Supplied information:
*-*-*
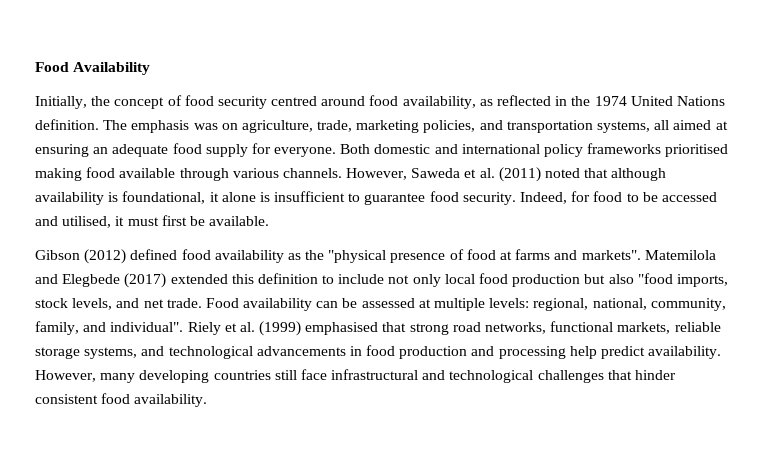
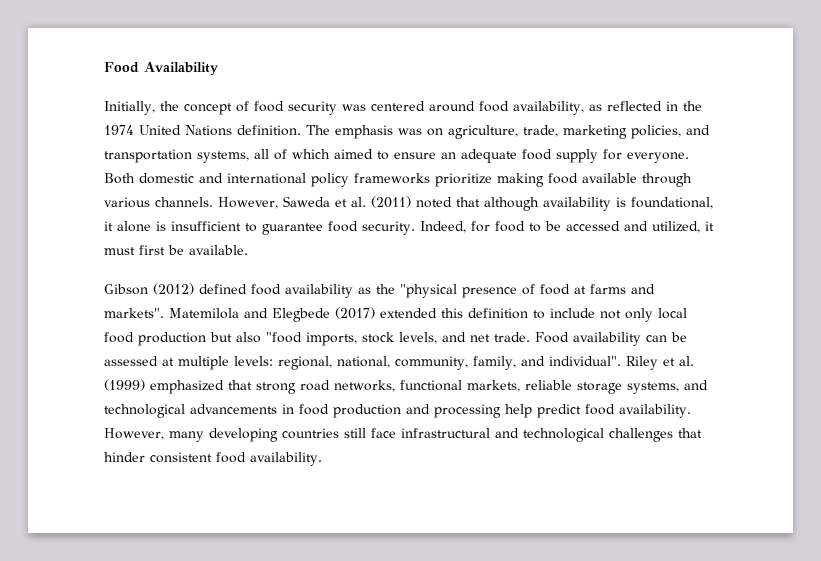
[271,96,318,106] centred -> [341,101,425,111] was centered
[673,120,728,130] [35,144,89,157] aimed at ensuring -> [274,149,436,160] of which aimed to ensure
[665,144,729,157] prioritised -> [435,173,492,187] prioritize
[62,216,112,228] utilised, -> [651,221,700,233] utilized,
[187,322,221,335] Riely -> [625,356,658,370] Riley
[305,322,379,335] emphasised -> [150,380,224,394] emphasized
(646, 352) none -> [585,404,615,415] food

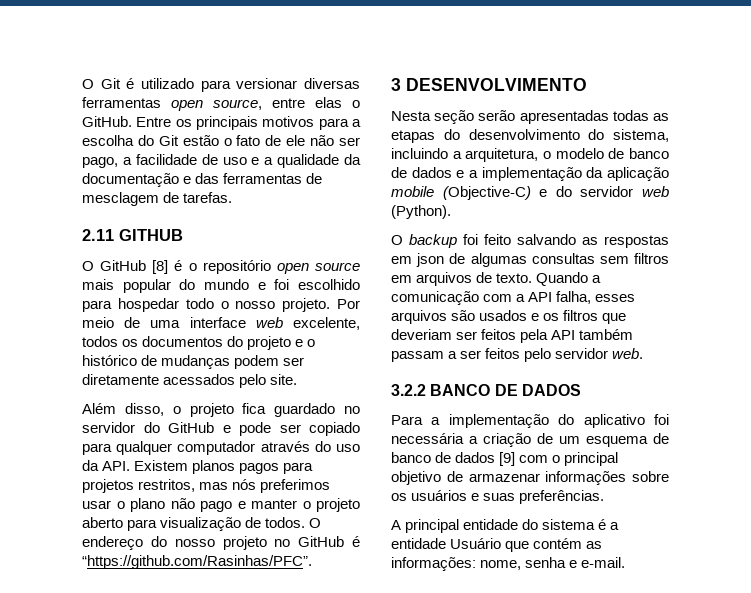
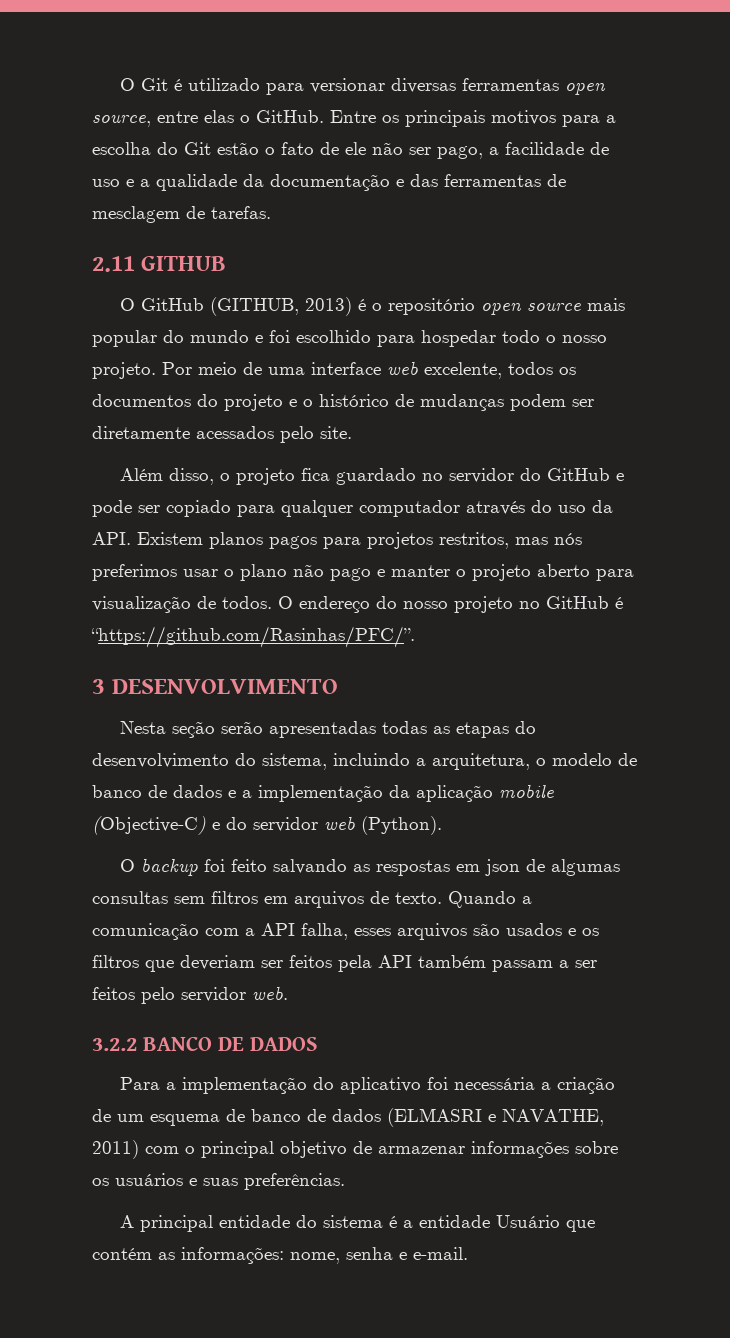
[152,260,169,274] [8] -> [210,297,353,316] (GITHUB, 2013)
[82,555,312,569] “https://github.com/Rasinhas/PFC”. -> [91,626,415,648] “https://github.com/Rasinhas/PFC/”.
[499,452,516,466] [9] -> [387,1108,604,1127] [92,1140,139,1159] (ELMASRI e NAVATHE, 2011)

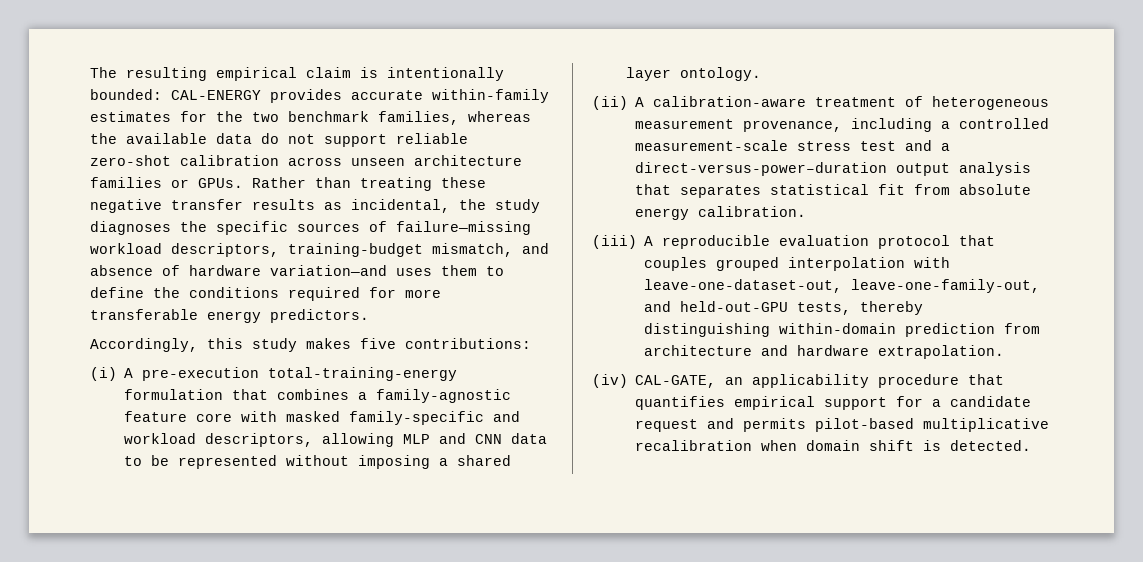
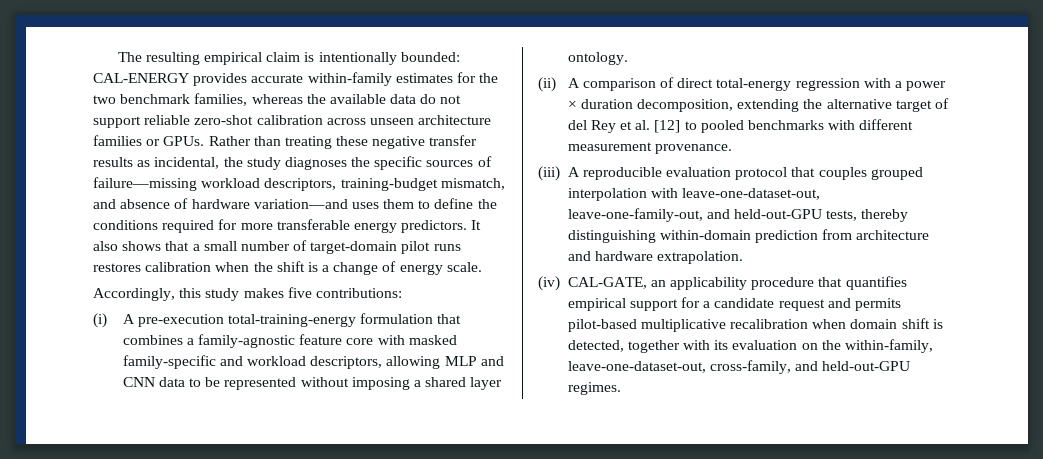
(369, 316) none -> [471,220,482,230] [93,240,461,254] [93,261,482,275] It also shows that a small number of target-domain pilot runs restores calibration when the shift is a change of energy scale.
[653,96,1050,110] [635,118,1050,132] [635,140,951,151] [635,162,1032,176] [635,184,1032,198] [635,206,807,220] calibration-aware treatment of heterogeneous measurement provenance, including a controlled measurement-scale stress test and a direct-versus-power–duration output analysis that separates statistical fit from absolute energy calibration. -> [582,77,947,91] [567,98,949,112] [567,119,914,133] [567,142,732,154] comparison of direct total-energy regression with a power × duration decomposition, extending the alternative target of del Rey et al. [12] to pooled benchmarks with different measurement provenance.
[950,440,1032,451] detected. -> [567,339,934,353] [567,360,911,374] [567,382,621,395] detected, together with its evaluation on the within-family, leave-one-dataset-out, cross-family, and held-out-GPU regimes.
*-*-*
What you will do: Without changing a word, transcribe all of the data and omit its images.

Problem solution:
[271,96,318,106] centred -> [341,101,425,111] was centered
[673,120,728,130] [35,144,89,157] aimed at ensuring -> [274,149,436,160] of which aimed to ensure
[665,144,729,157] prioritised -> [435,173,492,187] prioritize
[62,216,112,228] utilised, -> [651,221,700,233] utilized,
[187,322,221,335] Riely -> [625,356,658,370] Riley
[305,322,379,335] emphasised -> [150,380,224,394] emphasized
(646, 352) none -> [585,404,615,415] food

[152,260,169,274] [8] -> [210,297,353,316] (GITHUB, 2013)
[82,555,312,569] “https://github.com/Rasinhas/PFC”. -> [91,626,415,648] “https://github.com/Rasinhas/PFC/”.
[499,452,516,466] [9] -> [387,1108,604,1127] [92,1140,139,1159] (ELMASRI e NAVATHE, 2011)

(369, 316) none -> [471,220,482,230] [93,240,461,254] [93,261,482,275] It also shows that a small number of target-domain pilot runs restores calibration when the shift is a change of energy scale.
[653,96,1050,110] [635,118,1050,132] [635,140,951,151] [635,162,1032,176] [635,184,1032,198] [635,206,807,220] calibration-aware treatment of heterogeneous measurement provenance, including a controlled measurement-scale stress test and a direct-versus-power–duration output analysis that separates statistical fit from absolute energy calibration. -> [582,77,947,91] [567,98,949,112] [567,119,914,133] [567,142,732,154] comparison of direct total-energy regression with a power × duration decomposition, extending the alternative target of del Rey et al. [12] to pooled benchmarks with different measurement provenance.
[950,440,1032,451] detected. -> [567,339,934,353] [567,360,911,374] [567,382,621,395] detected, together with its evaluation on the within-family, leave-one-dataset-out, cross-family, and held-out-GPU regimes.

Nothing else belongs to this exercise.